▸ **Exercise directions**: Restate all the data exactly, so that each line is the same as before.
Material provided START
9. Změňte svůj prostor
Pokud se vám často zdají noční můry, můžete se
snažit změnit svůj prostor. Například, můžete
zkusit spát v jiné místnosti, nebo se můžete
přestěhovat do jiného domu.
Material provided END
▸ **Answer to the problem**:
9. Změňte svůj prostor
Pokud se vám často zdají noční můry, můžete se
snažit změnit svůj prostor. Například, můžete
zkusit spát v jiné místnosti, nebo se můžete
přestěhovat do jiného domu.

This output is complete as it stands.